START Text under study

On Aiweiwei’s Beijing

I just read Ai Weiwei’s column in Newsweek in which he describes Beijing as a “nightmare” and a “constant nightmare”. I am delighted that his detention ordeal hasn’t dampened his spirits but I have to say that I don’t agree with him at all, though I understand his frustration and bitterness. I have immense respect for Ai who is an extremely talented artist as well as an extremely courageous man who dares to criticize the authorities. I wish our government were confident enough to tolerate a few eccentrics like Ai, whom I had the pleasure to meet on several occasions. I am sure that Ai, as someone who appreciates the democratic value, wouldn’t mind that others present different views.

I love Beijing. I fell in love with the capital back in 1993 when I first came to live. I found the city far more exciting and vibrant than my hometown Nanjing. There’s so much to offer, so many things going on and you always meet interesting people doing interesting things. Ai Weiwei himself is just a fine example.

END Text under study

- Instruction
Summarize the piece on Ai Weiwei's Beijing in two sentences.

START Dataset entries

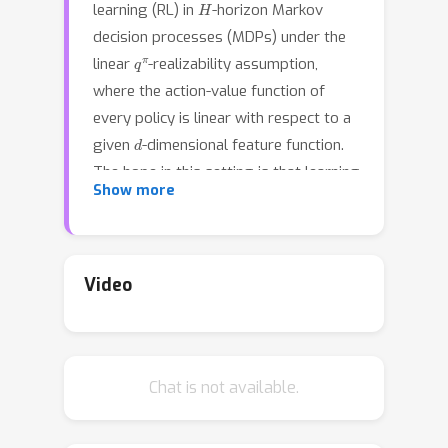
learning (RL) in
-horizon Markov
decision processes (MDPs) under the
q
π
linear
-realizability assumption,
where the action-value function of
every policy is linear with respect to a
d
given
-dimensional feature function.
The hope in this setting is that learning
Show more
a good policy will be possible without
requiring a sample size that scales
with the number of states in the MDP.
Foster et al. [2021] have shown this to
Video
be impossible even under
\textit{concentrability}
, a data
coverage assumption where a
C
conc
Chat is not available.
coefficient
bounds the extent to
which the state-action distribution of
any policy can veer off the data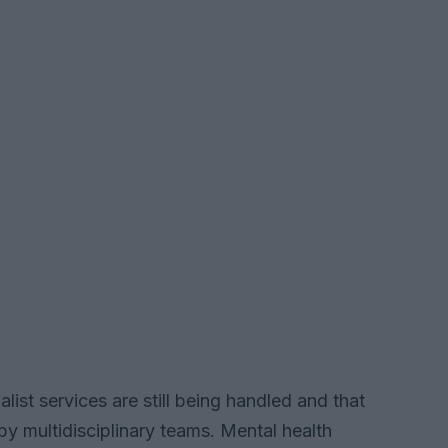
ialist services are still being handled and that
by multidisciplinary teams. Mental health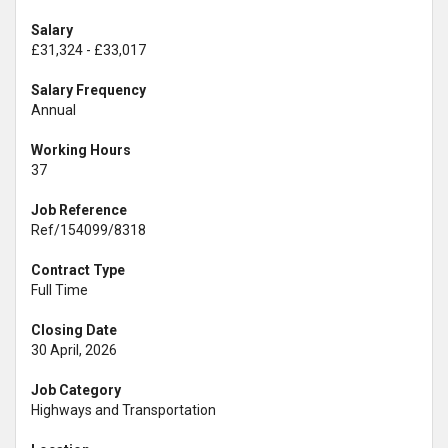
Salary
£31,324 - £33,017
Salary Frequency
Annual
Working Hours
37
Job Reference
Ref/154099/8318
Contract Type
Full Time
Closing Date
30 April, 2026
Job Category
Highways and Transportation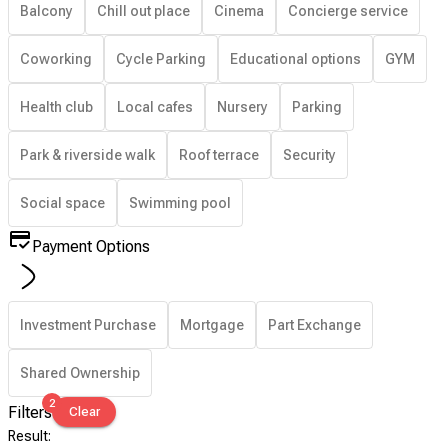
Balcony
Chill out place
Cinema
Concierge service
Coworking
Cycle Parking
Educational options
GYM
Health club
Local cafes
Nursery
Parking
Park & riverside walk
Roof terrace
Security
Social space
Swimming pool
Payment Options
Investment Purchase
Mortgage
Part Exchange
Shared Ownership
2
Filters
Clear
Result
: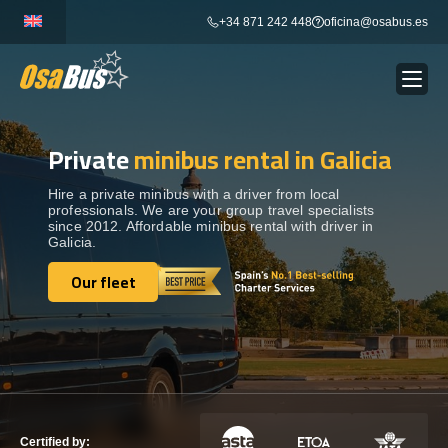
Skip
+34 871 242 448
oficina@osabus.es
to
content
Private
minibus rental in Galicia
Show dropdown
BUS RENTAL
Hire a private minibus with a driver from local
professionals. We are your group travel specialists
Show dropdown
AIRPORT TRANSFERS
since 2012. Affordable minibus rental with driver in
Galicia.
Show dropdown
Our fleet
DESTINATIONS
Our fleet
Show dropdown
SERVICES
FLEET
Certified by:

END Dataset entries

- Result for this task
After reading Ai Weiwei's Newsweek column describing Beijing as a "constant nightmare," the writer disagrees with him, while expressing great respect for him as a talented and courageous artist and understanding his frustration. The writer has loved Beijing since first coming to live there in 1993 and finds it more exciting and vibrant than the writer's hometown of Nanjing, with much going on and interesting people such as Ai himself.